I am back in training after a break following the Hastings Half-Marathon in March and I am relishing the sense of grounding I have found in getting clear in my head what I like, and don't like, about running and setting myself realistic goals for the year. This is week three of the schedule that worked so well for me earlier this year and it's an easy week - it says, quite clearly, 90 mins (easy) - but I just couldn't do it. I pushed the pace, ran hard up the hills and, having added a there-and-back section to the beginning of the circuit to take up the distance, challenged myself to complete the course I'd set in an hour-and-a-half, despite having slightly over-estimated it. I could have just stopped at the 90 minute mark, but no, I ran hard to try to beat the time and then carried on for the extra five minutes it took to reach the end.

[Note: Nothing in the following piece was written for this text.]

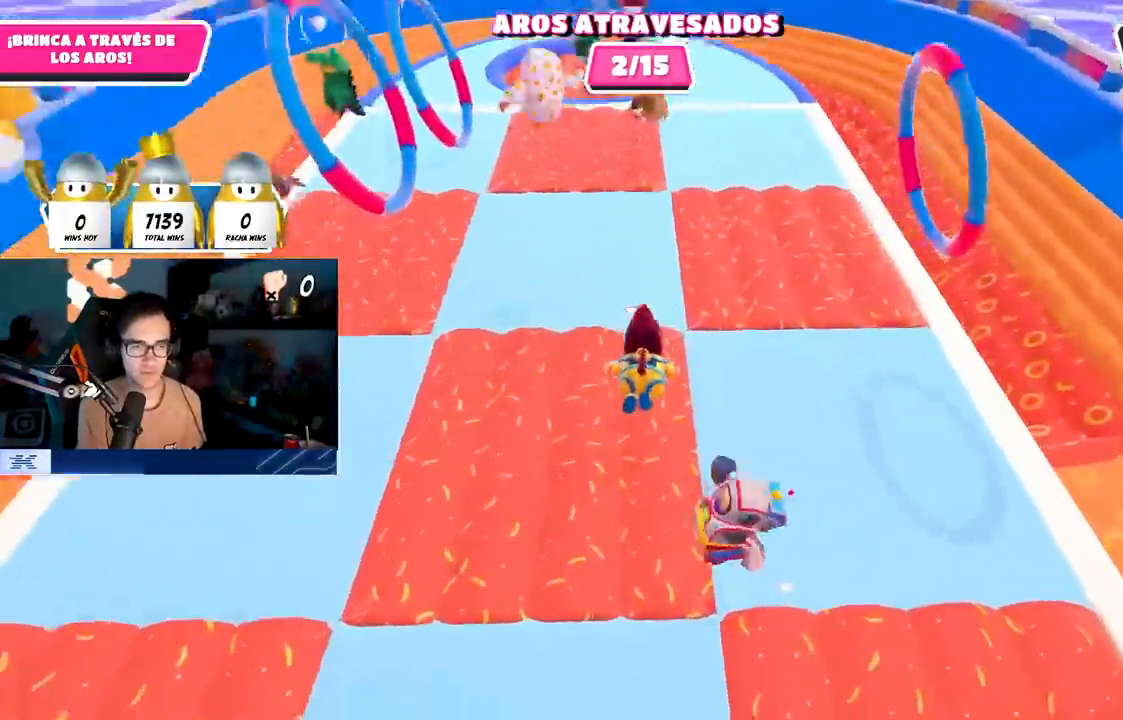
{"buttons": [], "left_stick": "up-right", "right_stick": "left", "events": [[217, "right_stick", "center"], [467, "right_stick", "left"]]}
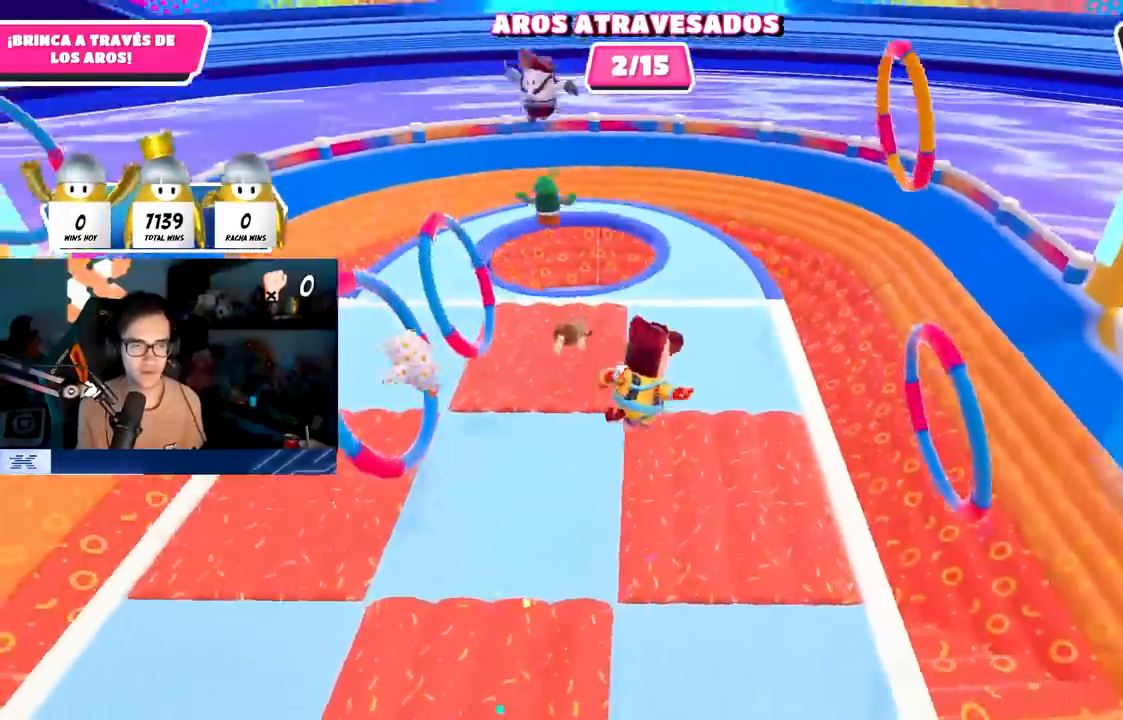
{"buttons": [], "left_stick": "up-right", "right_stick": "left", "events": [[233, "left_stick", "right"], [450, "left_stick", "up-right"]]}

Why? It won't make me fitter: the running plan is well designed and easy weeks are essential to rest the body. No-one else cares how fast or far I run: it is something I do entirely for myself. But there is a habit in always pushing, running too hard to think properly, running away from the stuff that bothers me. If I go slow I don't feel as if I'm achieving anything and that subtly transforms into not being worth anything. I am trying to learn that I am just as much loved and valued if I am lying in the sun dozing, and that when I am rested and relaxed and I am nicer person to be around, truer to myself and maybe that, in itself, is the real achievement.